In countries like the UK and the US, the model of health and social care delivery is changing. Emphasis is now being placed on trying to support older adults and their families to remain independent for as long as possible, to manage their health proactively and self-manage their long-term mental and physical conditions for longer.
Globally, the population is ageing. Between 2000 and 2050, the proportion of the world's population over 60 years will double from approximately 11 per cent to 22 per cent, which means that, soon, one in five of us will be over the age of 60 years. Population ageing is closely linked to economic prosperity. In the UK, the number of people over 85 years has doubled in the past three decades. By 2050, 80 per cent of older people will live in what are now low- or middle-income countries, and nations like India and China will have a greater proportion of older people than the US. This increased age of living is the result of a number of factors, primarily the successful development and application of modern medicine which has resulted in reduced infant mortality, better maternal health, improved survival from acute medical events such as stroke and myocardial infarction and recovery from cancers.
Older adults are remaining healthy and independent for longer, which is a great achievement, yet with age, certain challenges are presented. An ageing population increases the demand for acute and primary health care, places pressure on the family structure and places strains on pension and social security systems. Importantly, ageing increases the need for long-term care, particularly in dealing with frailty, disability and an increase in multiple, complex long-term conditions, such as cardiovascular disease, respiratory conditions and cognitive impairment. Importantly, population ageing in these countries is occurring at a much faster rate than was the case for the currently developed world. For example in India, the proportion of individuals over 60 years is set to triple in the next 50 years. This means these nations will have a much briefer opportunity to prepare for an older population.

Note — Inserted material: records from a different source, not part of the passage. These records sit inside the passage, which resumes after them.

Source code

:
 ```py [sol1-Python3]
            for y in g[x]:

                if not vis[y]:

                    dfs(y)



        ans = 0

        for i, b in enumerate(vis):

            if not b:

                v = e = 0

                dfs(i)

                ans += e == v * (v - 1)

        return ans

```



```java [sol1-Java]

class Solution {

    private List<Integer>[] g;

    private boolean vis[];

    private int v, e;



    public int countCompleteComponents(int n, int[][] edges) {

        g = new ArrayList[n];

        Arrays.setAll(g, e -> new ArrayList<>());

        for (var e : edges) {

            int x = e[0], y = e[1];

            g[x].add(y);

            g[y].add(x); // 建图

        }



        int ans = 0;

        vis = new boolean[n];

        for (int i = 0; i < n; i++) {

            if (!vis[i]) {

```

In developed countries, health and social care systems are strained, with demand for services outstripping supply. These demands are concentrated more in deprived communities, widening the inverse care law and challenges of how to balance access versus continuity of high-quality care with an already overstretched workforce. In India, despite efforts to provide a National Programme for Health Care of the Elderly (NPHCE), recent data suggests that investment in such schemes falls significantly below the required expenditure on health care.
Globally, there is potential for telephones, smartphones, tablets and monitoring devices to support in-home medical consultations, check the safety of our loved ones remotely and communicate with them to reduce social isolation.
With 350 million active internet users in India, there is scope to potentially support many people to improve and maintain independence at home. However, as this figure represents only 27 per cent of the population, and reflects predominantly younger, middle class, urban Indians, there is an urgent requirement to support the rural spread of affordable, sustainable health and social care technology support products and services for older adults spanning multiple languages. Research in the UK has identified barriers to mainstreaming health technologies; it is now time to consider cross-cultural applications.
Dr Easton is a translational research scientist at the centre for assistive technology and connected health care at the University of Sheffield, UK.